I am looking to scale our digital platform. Our current database layer is severely bottlenecked by repeated read queries. How can we strategically integrate distributed caching structures into our codebase to offload DB stress and bring our average API response times down?
3 answers
The most efficient solution is integrating an out-of-process distributed cache like Redis combined with Spring's abstraction layers. Use annotations like Cacheable on your data access layer for frequently read, rarely modified objects such as catalog items or configuration profiles. Ensure you carefully structure your cache eviction periods to prevent serving stale data to consumers. For high-volume environments, consider adopting a multi-level caching system where hot data lives in local memory using Caffeine, while the remaining shared state resides inside a dedicated cluster node.
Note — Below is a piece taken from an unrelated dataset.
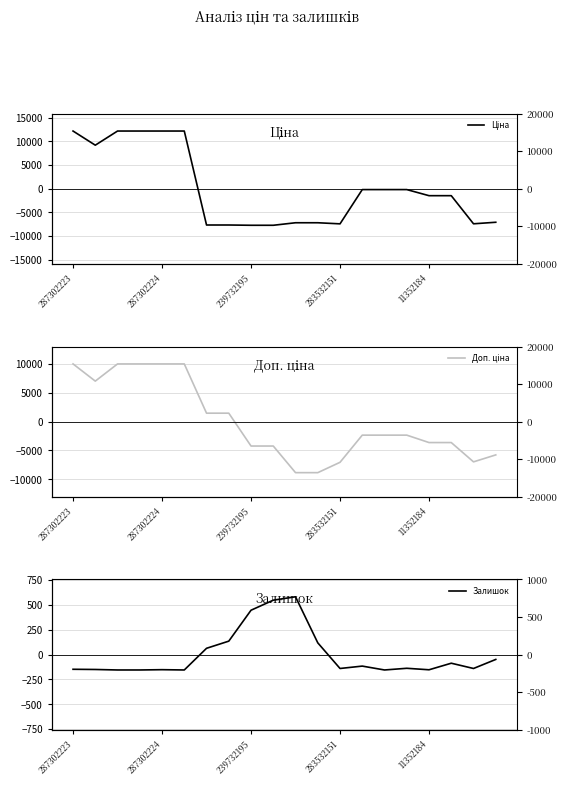

Which category has the lowest value in the Доп. ціна series?

10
What strategies are you planning to handle cache stampede risks when highly popular keys expire simultaneously under peak load? If millions of active users request an expired key at the same moment, your backend services will still blast the master database with duplicate heavy queries.
Don't forget to avoid returning complete database entities from your cached endpoints. Transitioning your architecture to lightweight Data Transfer Objects will heavily cut serialization time.
Excellent point, Raymond. Transforming entities into slim DTOs prevents internal JPA session lazy loading issues and reduces the size of data traveling across the network network, which keeps payload delivery extremely efficient.
To solve Jeffrey's concern, you should introduce a locking mechanism or use background refresh routines. By updating the cache asynchronously before it officially hit its expiration timeframe, you safeguard your core database instances from receiving unexpected traffic surges when keys invalidate.